Jana Herzen and Charnett Moffett, “Passion of a Lonely Heart” (Motema). Here’s something no one could have expected: a duet disc by a new singer/guitarist with one of the great living jazz bass players where the exceptional singer/guitarist just happens to be the founder and president of one of the great current jazz labels. Her name is Jana Herzen and she turns out to be a soulful singer with a big, warm voice and a folkish guitar style that often meshes gorgeously with the solid, huge-toned playing of bassist Charnett Moffett. It’s only her second record. Her first was “Soup’s On Fire,” and it’s safe to say the world forgot about it almost completely while she built the Motema label with great discs by Randy Weston, Gregory Porter, Monty Alexander, Rene Marie and Co. By way of self-explanation, she says “there aren’t that many singer-songwriter-guitarists in the jazz idiom but there are some great examples – such as John Pizzarelli, George Benson or Raul Midon.” In a disc dedicated to Ella Fitzgerald and Joe Pass, she may not quite be in their company but she’s solidly in their tradition. ŒŒŒ½ (J.S.)
Louis Armstrong, “Satchmo: Ambassador of Jazz” (Universal/Decca, four discs plus book by Richard Havers). A luxurious and marvelous piece of disc and book creation obviously intended for gift season. Here is, some would argue, the most important single career in American vernacular music, right from Louis Armstrong’s first years as second trumpet with King Oliver and featured soloist with Bessie Smith to epoch-making stardom on his own, great duets with the likes of Ella Fitzgerald, Bing Crosby and Jack Teagarden and ending with, yes, the dreaded “What a Wonderful World” from 1967, which is only saved from being felonious kitsch by the trumpet player and singer who turned almost everything he touched into a singular musical reality of its own.

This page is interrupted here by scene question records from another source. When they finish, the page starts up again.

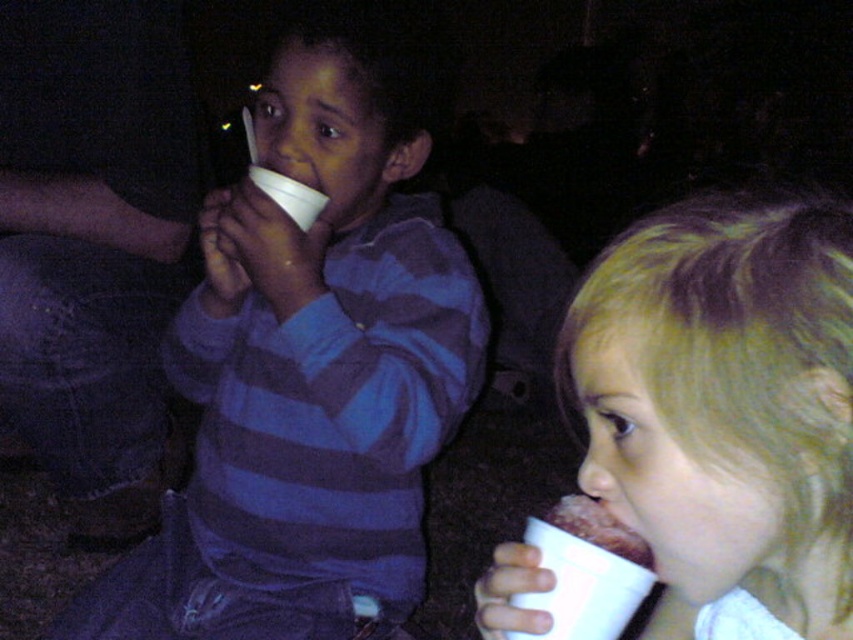
Does matte paper cup at center have a larger size compared to chocolate cake at lower right?

Indeed, matte paper cup at center has a larger size compared to chocolate cake at lower right.

Can you confirm if matte paper cup at center is positioned to the left of chocolate cake at lower right?

Indeed, matte paper cup at center is positioned on the left side of chocolate cake at lower right.

The height and width of the screenshot is (640, 853). Find the location of `matte paper cup at center`. matte paper cup at center is located at coordinates (308, 374).

At what (x,y) coordinates should I click in order to perform the action: click on matte paper cup at center. Please return your answer as a coordinate pair (x, y). This screenshot has width=853, height=640. Looking at the image, I should click on (308, 374).

Can you confirm if matte paper cup at center is taller than white paper cup at right?

Indeed, matte paper cup at center has a greater height compared to white paper cup at right.

Is point (355, 452) less distant than point (604, 273)?

No, it is not.

Who is more forward, (369, 282) or (717, 273)?

Point (717, 273) is in front.

Find the location of a particular element. matte paper cup at center is located at coordinates (308, 374).

Between point (821, 605) and point (561, 506), which one is positioned in front?

Positioned in front is point (821, 605).

Which of these two, white paper cup at right or chocolate cake at lower right, stands taller?

white paper cup at right is taller.

Image resolution: width=853 pixels, height=640 pixels. I want to click on white paper cup at right, so click(x=724, y=404).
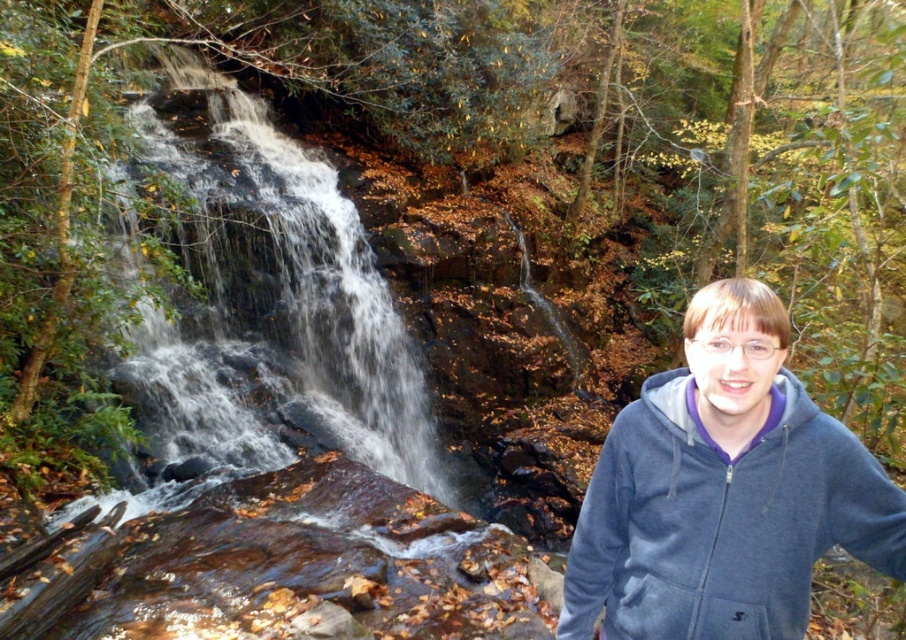
Question: Is white frothy water at left to the right of dark blue fleece sweatshirt at right from the viewer's perspective?

Choices:
 (A) no
 (B) yes

Answer: (A)

Question: Among these points, which one is nearest to the camera?

Choices:
 (A) (403, 464)
 (B) (777, 508)

Answer: (B)

Question: Observing the image, what is the correct spatial positioning of white frothy water at left in reference to dark blue fleece sweatshirt at right?

Choices:
 (A) above
 (B) below

Answer: (B)

Question: Is white frothy water at left smaller than dark blue fleece sweatshirt at right?

Choices:
 (A) no
 (B) yes

Answer: (B)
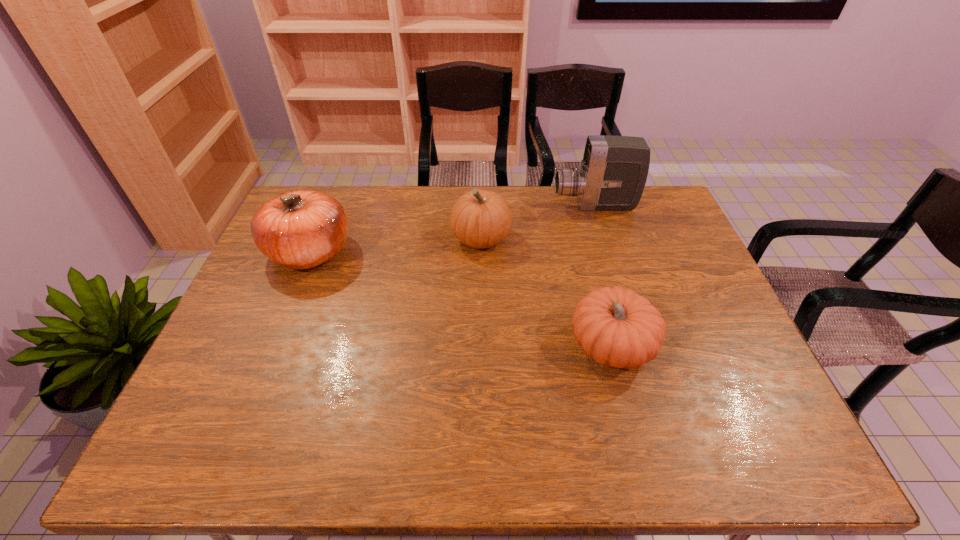
Identify the location of vacant space at the near edge. The image size is (960, 540). (314, 460).

Find the location of a particular element. This screenshot has width=960, height=540. free space at the left edge of the desktop is located at coordinates [x=284, y=295].

The height and width of the screenshot is (540, 960). I want to click on vacant space at the right edge of the desktop, so click(x=669, y=280).

What are the coordinates of `vacant region at the far right corner` in the screenshot? It's located at (661, 221).

I want to click on vacant area between the tallest object and the third object from right to left, so click(538, 222).

The width and height of the screenshot is (960, 540). What are the coordinates of `free area in between the leftmost pumpkin and the second pumpkin from right to left` in the screenshot? It's located at (396, 245).

Locate an element on the screen. free area in between the tallest object and the shortest object is located at coordinates (603, 276).

Locate an element on the screen. unoccupied area between the farthest object and the second object from left to right is located at coordinates coord(538,222).

Where is `vacant space that is in between the tallest object and the third object from right to left`? vacant space that is in between the tallest object and the third object from right to left is located at coordinates (538, 222).

The image size is (960, 540). What are the coordinates of `free space between the camcorder and the third object from right to left` in the screenshot? It's located at (538, 222).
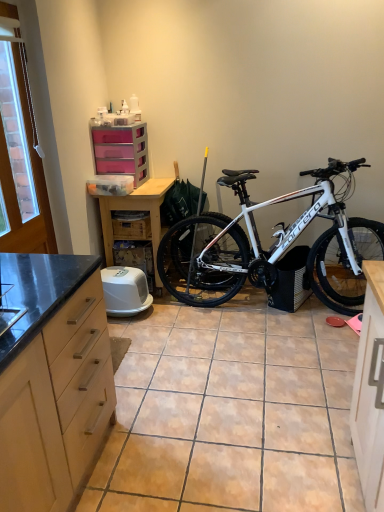
Question: From the image's perspective, would you say white plastic chain at upper left is shown under wooden crate at center?

Choices:
 (A) yes
 (B) no

Answer: (B)

Question: Is white plastic chain at upper left smaller than wooden crate at center?

Choices:
 (A) no
 (B) yes

Answer: (B)

Question: Does white plastic chain at upper left have a greater width compared to wooden crate at center?

Choices:
 (A) no
 (B) yes

Answer: (A)

Question: Is white plastic chain at upper left positioned with its back to wooden crate at center?

Choices:
 (A) yes
 (B) no

Answer: (B)

Question: From a real-world perspective, is white plastic chain at upper left physically above wooden crate at center?

Choices:
 (A) no
 (B) yes

Answer: (B)

Question: In terms of width, does white plastic chain at upper left look wider or thinner when compared to pink plastic chest of drawers at upper center?

Choices:
 (A) wide
 (B) thin

Answer: (B)

Question: Is white plastic chain at upper left inside or outside of pink plastic chest of drawers at upper center?

Choices:
 (A) outside
 (B) inside

Answer: (A)

Question: Is point (29, 214) positioned closer to the camera than point (139, 155)?

Choices:
 (A) farther
 (B) closer

Answer: (B)

Question: Would you say white plastic chain at upper left is to the left or to the right of pink plastic chest of drawers at upper center in the picture?

Choices:
 (A) left
 (B) right

Answer: (A)

Question: Is point (339, 302) positioned closer to the camera than point (117, 266)?

Choices:
 (A) farther
 (B) closer

Answer: (B)

Question: From a real-world perspective, is white matte bicycle at center-right physically located above or below white plastic litter box at center?

Choices:
 (A) below
 (B) above

Answer: (B)

Question: Is white matte bicycle at center-right wider or thinner than white plastic litter box at center?

Choices:
 (A) thin
 (B) wide

Answer: (B)

Question: Would you say white matte bicycle at center-right is inside or outside white plastic litter box at center?

Choices:
 (A) outside
 (B) inside

Answer: (A)

Question: From a real-world perspective, is wooden crate at center above or below white plastic litter box at center?

Choices:
 (A) above
 (B) below

Answer: (A)

Question: Is wooden crate at center bigger or smaller than white plastic litter box at center?

Choices:
 (A) small
 (B) big

Answer: (A)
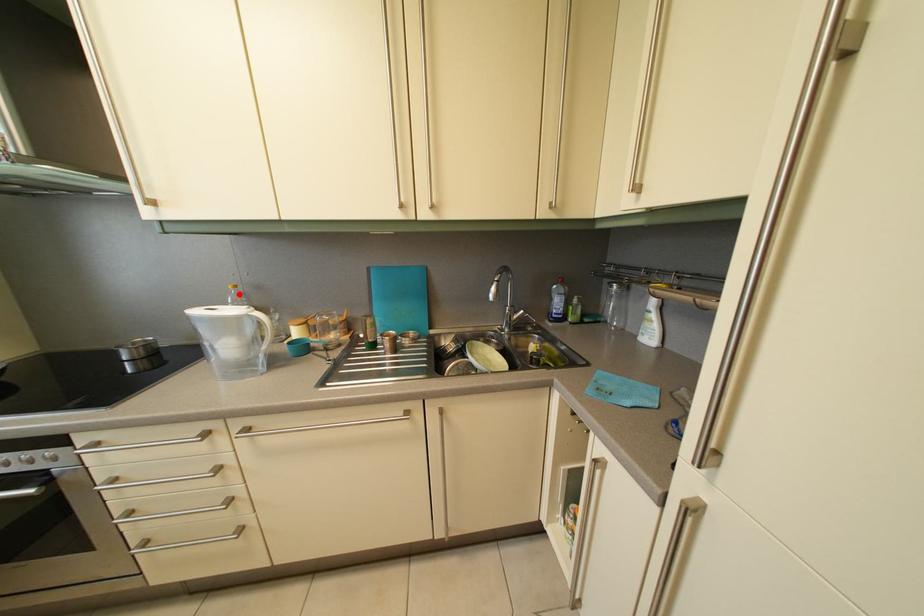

This cuts across labels here (it’s not just Decca and Verve Armstrong) so if you want to be picky, peevish and critical, you might ask where, here, are the magnificent duets with Earl Hines? And where is that incomparable combination of an Armstrong vocal and Cole Porter’s complete lyrics to “Let’s Fall in Love?,” one of the wittiest records in the entire history of jazz? But forget all that. Richard Havers’ 162-page book is so good and so much classic Louis is here, from “West End Blues” and “Struttin’ With Some Barbecue” to a marvelous appearance with Leonard Bernstein and the New York Philharmonic on “St. Louis Blues.” (Bernstein eloquently points out that even when practicing, Louis Armstrong put all of himself in every note.) None of this music is strictly “ambassadorial” (i.e. recorded in other countries where he was known to greet English kings, say, by calling them “Rex”) and even a great book cries out for full musician listings on every track that aren’t there. But this is a terrific set about why Louis Armstrong will never stop being one of the greatest of all American subjects. Now, then and forever. ŒŒŒŒ (J.S.)
Harry Allen and Scott Hamilton, “’Round Midnight” (Challenge). OK, so they’re not Sonny Stitt and Gene Ammons, or Sonny Rollins and John Coltrane or or their closest models, Zoot Sims and Al Cohn. But if you can’t enjoy the classic mainstream jazz fluidity of Scott Hamilton and Harry Allen when they convene for a two-tenor conclave, you’ve missed entirely one of happiest instrumental archetypes that jazz has to offer. They’ve been recording together off and on since 2004. In truth, Allen and Hamilton combine here for some of the most conservative jazz arrangements I’ve heard in decades. But their playing is so full of relaxed jazz melodeering and back-on-your-heels swing that it’s jazz joy on the hoof. Support here comes from pianist Rossano Sportiello, bassist Joel Forbes and drummer Chuck Riggs and they couldn’t possibly take the word “support” more seriously. ŒŒŒ (J.S.)